To be even more accurate, one needs to add the property tax paid as an itemized deduction when comparing to standard deduction. For properties priced low (around $200K or less), it may not been very advantageous to itemize if buyers are a married couple since they already get the higher standard deduction. Disclaimer: Always consult your tax consultant or your trusted tax software 🙂
I stopped reading when you wrote 50K of mortage interest in a year.
Damn, my wife and I make damn good money together, we don’t pay half of that and we’re like scratching our heads trying to figure out how to pay for our kids’s college tuition.

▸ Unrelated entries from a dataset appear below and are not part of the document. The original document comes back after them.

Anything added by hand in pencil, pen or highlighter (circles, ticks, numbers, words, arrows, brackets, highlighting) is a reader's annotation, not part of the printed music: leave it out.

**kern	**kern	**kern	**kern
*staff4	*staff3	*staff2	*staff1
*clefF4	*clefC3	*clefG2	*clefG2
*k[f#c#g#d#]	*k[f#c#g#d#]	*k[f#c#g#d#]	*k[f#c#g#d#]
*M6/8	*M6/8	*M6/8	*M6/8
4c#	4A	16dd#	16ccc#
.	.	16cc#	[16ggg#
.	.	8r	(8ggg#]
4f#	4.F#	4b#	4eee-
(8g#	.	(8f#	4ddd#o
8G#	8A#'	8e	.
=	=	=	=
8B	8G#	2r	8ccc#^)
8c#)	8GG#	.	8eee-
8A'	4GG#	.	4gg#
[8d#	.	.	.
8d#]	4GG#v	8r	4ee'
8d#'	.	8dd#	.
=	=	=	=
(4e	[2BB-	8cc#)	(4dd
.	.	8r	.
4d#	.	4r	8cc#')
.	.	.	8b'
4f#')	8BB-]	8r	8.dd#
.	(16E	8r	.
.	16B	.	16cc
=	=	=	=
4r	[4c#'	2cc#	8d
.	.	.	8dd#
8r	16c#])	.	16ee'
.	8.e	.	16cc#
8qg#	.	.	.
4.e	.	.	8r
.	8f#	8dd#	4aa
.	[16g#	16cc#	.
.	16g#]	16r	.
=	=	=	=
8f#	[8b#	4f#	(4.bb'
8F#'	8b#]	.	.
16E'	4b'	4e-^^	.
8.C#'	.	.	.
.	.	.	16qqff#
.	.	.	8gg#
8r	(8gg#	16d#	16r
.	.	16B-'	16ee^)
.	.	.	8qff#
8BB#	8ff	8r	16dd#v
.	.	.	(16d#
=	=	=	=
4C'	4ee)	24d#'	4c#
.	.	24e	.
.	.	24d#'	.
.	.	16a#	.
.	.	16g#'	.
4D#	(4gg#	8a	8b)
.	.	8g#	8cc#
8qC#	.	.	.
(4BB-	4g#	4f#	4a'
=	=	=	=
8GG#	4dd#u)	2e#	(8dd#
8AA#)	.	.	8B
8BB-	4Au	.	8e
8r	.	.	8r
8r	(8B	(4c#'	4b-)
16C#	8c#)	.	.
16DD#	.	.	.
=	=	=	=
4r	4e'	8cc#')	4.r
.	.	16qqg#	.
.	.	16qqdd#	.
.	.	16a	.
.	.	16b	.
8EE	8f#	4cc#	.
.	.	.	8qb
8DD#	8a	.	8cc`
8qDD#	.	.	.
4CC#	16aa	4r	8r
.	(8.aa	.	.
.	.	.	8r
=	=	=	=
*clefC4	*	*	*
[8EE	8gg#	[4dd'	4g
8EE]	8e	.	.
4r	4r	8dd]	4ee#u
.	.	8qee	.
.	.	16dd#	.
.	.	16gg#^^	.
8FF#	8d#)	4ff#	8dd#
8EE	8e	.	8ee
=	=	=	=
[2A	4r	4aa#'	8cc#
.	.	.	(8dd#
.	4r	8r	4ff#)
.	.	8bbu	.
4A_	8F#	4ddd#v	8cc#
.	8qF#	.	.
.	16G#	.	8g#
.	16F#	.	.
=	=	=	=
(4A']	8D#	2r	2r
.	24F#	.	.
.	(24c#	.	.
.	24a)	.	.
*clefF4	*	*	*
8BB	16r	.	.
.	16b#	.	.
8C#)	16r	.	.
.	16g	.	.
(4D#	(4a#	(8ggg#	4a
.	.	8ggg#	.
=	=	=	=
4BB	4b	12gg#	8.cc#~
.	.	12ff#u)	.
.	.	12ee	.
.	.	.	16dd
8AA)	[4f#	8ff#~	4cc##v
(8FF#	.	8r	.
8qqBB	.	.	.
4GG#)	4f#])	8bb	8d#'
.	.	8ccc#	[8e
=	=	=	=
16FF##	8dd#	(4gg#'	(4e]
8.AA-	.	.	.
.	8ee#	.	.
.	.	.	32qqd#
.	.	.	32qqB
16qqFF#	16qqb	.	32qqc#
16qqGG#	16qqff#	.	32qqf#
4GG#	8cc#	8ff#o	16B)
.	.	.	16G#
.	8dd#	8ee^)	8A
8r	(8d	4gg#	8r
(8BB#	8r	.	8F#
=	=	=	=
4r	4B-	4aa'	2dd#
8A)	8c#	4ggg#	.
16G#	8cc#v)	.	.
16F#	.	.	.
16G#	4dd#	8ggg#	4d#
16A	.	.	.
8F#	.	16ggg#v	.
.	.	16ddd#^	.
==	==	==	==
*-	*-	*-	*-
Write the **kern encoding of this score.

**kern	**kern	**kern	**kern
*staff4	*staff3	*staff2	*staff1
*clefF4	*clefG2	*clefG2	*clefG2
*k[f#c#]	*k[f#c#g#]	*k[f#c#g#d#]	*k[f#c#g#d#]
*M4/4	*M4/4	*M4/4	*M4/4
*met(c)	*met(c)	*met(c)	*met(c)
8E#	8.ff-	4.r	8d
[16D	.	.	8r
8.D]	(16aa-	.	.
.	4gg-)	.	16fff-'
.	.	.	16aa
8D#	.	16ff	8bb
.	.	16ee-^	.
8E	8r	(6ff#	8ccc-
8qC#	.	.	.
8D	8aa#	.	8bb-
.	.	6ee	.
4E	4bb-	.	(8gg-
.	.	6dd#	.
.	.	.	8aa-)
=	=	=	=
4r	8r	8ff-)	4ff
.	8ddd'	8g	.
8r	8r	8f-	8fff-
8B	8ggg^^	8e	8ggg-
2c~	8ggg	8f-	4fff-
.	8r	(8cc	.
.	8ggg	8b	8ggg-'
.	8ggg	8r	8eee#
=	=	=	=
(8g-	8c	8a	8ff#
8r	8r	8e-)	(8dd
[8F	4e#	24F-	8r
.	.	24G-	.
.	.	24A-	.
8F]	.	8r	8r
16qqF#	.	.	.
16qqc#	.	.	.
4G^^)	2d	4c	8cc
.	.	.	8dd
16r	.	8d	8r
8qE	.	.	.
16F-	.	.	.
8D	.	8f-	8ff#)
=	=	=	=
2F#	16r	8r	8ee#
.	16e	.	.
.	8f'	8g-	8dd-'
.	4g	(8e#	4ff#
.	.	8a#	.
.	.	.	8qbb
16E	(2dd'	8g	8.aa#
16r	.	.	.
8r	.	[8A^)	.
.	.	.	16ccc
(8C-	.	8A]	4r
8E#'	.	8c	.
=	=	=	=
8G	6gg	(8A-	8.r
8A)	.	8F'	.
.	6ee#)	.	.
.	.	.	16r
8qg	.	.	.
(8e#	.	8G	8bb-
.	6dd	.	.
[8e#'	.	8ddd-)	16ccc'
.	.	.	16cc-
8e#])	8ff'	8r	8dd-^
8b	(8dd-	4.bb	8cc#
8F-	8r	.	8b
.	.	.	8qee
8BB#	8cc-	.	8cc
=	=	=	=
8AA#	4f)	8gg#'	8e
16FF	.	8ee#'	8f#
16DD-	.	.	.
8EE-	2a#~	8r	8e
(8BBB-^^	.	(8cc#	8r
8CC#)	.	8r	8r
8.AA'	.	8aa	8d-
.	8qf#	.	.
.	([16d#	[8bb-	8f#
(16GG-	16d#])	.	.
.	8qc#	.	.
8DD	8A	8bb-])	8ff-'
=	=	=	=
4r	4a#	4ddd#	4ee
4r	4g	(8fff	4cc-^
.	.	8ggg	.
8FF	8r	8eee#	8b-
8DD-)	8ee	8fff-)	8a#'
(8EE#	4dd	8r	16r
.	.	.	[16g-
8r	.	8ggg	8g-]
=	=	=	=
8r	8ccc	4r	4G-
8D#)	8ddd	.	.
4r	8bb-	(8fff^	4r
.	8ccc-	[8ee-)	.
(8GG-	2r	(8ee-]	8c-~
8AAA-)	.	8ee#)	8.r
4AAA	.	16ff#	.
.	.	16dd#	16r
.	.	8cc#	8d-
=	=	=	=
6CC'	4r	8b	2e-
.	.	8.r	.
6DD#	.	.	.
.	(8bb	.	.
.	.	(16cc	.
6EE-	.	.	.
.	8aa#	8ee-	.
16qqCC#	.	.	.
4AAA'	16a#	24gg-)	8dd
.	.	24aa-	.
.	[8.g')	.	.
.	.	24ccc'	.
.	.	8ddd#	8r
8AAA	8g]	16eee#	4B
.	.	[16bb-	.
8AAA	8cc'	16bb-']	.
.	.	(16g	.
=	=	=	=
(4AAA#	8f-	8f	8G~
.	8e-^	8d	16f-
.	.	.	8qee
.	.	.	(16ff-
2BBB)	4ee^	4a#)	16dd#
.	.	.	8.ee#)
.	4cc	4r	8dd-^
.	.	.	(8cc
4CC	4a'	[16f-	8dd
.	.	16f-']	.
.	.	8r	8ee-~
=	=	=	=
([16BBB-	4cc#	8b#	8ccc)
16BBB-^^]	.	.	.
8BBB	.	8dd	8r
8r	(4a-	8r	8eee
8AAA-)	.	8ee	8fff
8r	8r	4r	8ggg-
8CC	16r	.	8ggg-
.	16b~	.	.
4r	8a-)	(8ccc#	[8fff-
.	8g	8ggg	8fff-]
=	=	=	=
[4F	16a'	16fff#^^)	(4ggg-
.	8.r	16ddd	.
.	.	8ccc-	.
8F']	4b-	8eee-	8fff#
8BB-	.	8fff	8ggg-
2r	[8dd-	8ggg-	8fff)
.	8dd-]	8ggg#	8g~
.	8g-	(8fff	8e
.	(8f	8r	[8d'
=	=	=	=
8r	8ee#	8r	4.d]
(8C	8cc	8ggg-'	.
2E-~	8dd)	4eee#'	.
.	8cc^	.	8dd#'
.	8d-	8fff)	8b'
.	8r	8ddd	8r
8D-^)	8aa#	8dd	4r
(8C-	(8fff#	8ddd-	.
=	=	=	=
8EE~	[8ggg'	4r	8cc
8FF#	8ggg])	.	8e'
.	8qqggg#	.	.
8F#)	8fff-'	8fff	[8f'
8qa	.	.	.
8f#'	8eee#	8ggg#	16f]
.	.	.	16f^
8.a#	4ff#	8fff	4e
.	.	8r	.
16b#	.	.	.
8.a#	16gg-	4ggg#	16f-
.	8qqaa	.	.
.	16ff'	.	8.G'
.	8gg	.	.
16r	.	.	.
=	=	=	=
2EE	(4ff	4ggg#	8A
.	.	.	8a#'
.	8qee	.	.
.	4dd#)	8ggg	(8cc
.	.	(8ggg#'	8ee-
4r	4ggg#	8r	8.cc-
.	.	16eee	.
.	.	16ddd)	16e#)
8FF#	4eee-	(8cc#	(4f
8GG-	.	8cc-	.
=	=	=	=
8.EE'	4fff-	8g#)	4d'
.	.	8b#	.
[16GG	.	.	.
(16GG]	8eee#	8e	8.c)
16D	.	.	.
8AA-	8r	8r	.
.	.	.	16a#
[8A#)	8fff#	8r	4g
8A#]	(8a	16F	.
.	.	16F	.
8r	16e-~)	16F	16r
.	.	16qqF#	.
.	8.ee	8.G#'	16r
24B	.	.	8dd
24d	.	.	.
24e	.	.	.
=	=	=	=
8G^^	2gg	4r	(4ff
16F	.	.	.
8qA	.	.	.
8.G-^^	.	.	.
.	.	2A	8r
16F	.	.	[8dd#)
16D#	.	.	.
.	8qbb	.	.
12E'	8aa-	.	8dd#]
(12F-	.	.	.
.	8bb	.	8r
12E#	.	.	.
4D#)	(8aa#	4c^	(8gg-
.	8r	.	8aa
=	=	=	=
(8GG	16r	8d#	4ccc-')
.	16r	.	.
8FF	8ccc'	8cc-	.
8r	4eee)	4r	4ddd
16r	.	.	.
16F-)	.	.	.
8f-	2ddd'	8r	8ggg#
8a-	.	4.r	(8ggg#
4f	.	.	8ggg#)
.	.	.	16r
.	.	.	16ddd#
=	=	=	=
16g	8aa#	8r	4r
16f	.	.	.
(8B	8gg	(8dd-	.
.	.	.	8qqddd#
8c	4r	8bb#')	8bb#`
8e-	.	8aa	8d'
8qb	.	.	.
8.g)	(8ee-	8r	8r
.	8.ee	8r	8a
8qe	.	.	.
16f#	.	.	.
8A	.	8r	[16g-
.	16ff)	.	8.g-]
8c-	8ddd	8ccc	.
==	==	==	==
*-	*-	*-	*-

We don’t have fancy cars either.
Sorry, maybe I’ll finish reading this one later…. I just can’t wrap my head about paying so much interest on your mortgage.
Love the Dali though. Salvador was always a shrewd businessman, did you know that? Ever been to Cadaques?
“…we don’t pay half of that and we’re like scratching our heads trying to figure out how to pay for our kids’s college tuition.”
Everybody should be scratching their heads thinking about how they would pay for their kids’ college. Turns out tuition fees are bubble-ized too, thanks, again, to our government. Here’s an excellent article courtesy of Mish:
http://globaleconomicanalysis.blogspot.com/2009/10/remarkable-comparison-affordable.html
I hope our generation really rallies to prevent the credit bubble scamsters from ever operating in our lifetime again.
I recall being told that I was not “smart enough” to understand the value of 125% home loans. Only 60% of my income to mortgage servicing.
The extra 25% was to be used for extra goodies and to pay for monthly mortgage payments until the money ran out or one sold their house a profit. Too bad the “smart” people got trapped with a house under water.
For many, it was best to buy a second house in the down market with the extra money and walk away from the first house.
Only us dumb people are still renting, didn’t party on the loans and are left to pay for the bailouts of the toxic loans.
I think you should talk about transaction costs if you are going to talk about cap gains.
I am looking at my closing statement now on a house I owned for 10 years. Besides the usual relator fees (which total 5%, which is lower off the older 6%) there are escrow fees, title charges, counter transfer taxes, processing fees, etc., etc. THOUSANDS of dollars in transaction fees come off the gain – or add to your loss.
Good point. Do these fees count against capital gains? Say for example if I buy a house for $300,000 and have 2% or $6,000 in transaction fees. When I go to sell my house for $400,000 in ten years, is the capital gain $100,000 or $94,000?
Just to clarify, total cash outflow of the home for the buyer my example would be $306,000. Sale value would be $400,000.
Of course, there are also transaction fees with selling a home, such as commissions. How would this effect the gain figures?